Easter this year involved rambling around Cumbria's spectacular Lake District, marvelling over some of the most romantic scenery England has to offer. Being a complete amateur, my first walk was the 'gentle' Orrest Head, an easy 20 min ascent from Windermere village over the rolling hills surrounding the district's largest body of water, Lake Windermere. Affording the impressive view pictured above (top), the scene proved an instant panacea to my soot-addled, gin-blossomed, poverty-stricken London soul. You can see why famous Lake District rambler and author Alfred Wainwright characterised the view as 'an introduction to a dream'. Further south down the lake sits the larger town of Bowness, the starting point for another fabulous and easy walk, to Biskey Howe and Post Knott, pictured above (bottom). What these names mean...I know not. I did get chatting to a family on the walk however who, upon hearing my accent reminisced about their Christmas visit to my Antipodean home village, trying to remember the name of the beautiful cafe they visited there, Bygone Beauties. Well worth a peep if you're ever in those parts! 
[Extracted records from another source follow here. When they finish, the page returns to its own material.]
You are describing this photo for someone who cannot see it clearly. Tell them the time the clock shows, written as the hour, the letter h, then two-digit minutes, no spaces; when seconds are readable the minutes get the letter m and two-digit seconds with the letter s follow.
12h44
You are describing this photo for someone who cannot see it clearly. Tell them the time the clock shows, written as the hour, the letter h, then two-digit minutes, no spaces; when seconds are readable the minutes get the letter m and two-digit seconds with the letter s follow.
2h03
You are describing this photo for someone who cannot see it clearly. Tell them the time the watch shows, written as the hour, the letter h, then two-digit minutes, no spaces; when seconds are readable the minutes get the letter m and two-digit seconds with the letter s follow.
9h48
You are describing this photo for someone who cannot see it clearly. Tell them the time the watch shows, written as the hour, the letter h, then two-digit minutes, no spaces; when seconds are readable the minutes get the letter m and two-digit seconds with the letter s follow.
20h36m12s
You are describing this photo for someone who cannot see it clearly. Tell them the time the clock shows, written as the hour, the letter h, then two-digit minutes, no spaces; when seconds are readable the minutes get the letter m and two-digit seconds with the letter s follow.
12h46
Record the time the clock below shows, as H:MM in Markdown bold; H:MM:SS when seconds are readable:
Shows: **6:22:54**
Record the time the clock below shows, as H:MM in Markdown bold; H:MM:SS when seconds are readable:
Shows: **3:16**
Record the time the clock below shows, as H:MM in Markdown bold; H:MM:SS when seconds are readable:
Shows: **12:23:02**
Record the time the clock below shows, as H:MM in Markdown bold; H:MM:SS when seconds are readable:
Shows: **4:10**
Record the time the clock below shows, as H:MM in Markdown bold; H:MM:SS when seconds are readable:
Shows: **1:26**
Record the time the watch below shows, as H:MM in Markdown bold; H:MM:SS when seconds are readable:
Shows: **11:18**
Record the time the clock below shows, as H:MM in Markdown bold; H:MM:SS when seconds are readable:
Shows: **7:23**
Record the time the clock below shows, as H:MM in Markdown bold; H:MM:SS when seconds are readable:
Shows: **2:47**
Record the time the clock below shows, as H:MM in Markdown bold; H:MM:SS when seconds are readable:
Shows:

The rugged idyllic charm of Windermere was a total delight, matched by the genuine hospitality and warmth I encountered from the locals who went out of their way to make me feel welcome. On the winding bus route through wild landscape from Windermere to Penrith (where of course, I was planning to demand the finest wines known to humanity, then threaten to fire the old lady at the Penrith Tea Rooms), I met a very nice couple, Pam and Don who later drove back to Windermere to treat me to a delicious ale at their lively local pub in the next village of Ings. Don was off to climb a fell with his buddy while Pam and I hit the charity shops of Penrith after putting the world to rights at the atmospheric cafe inside the grand George Hotel. The Penrith Tea Rooms presumably having been closed down by Withnail & I.





The local hoodlums of Penrith clearly have a penchant for shoplifting whats more....




Watch Withnail and I's Penrtih tearoom anarchy below :



The Cumbrian natives seemed utterly attached to their dogs and Pam and Don were no exception, their friendly creature Topsy accompanying us like a treasured family member on our expedition to the Watermill Inn. This eccentric little watering hole actually included its own brewery on the premises (below), a smattering of amusing local personalities and of course some very fine ales indeed.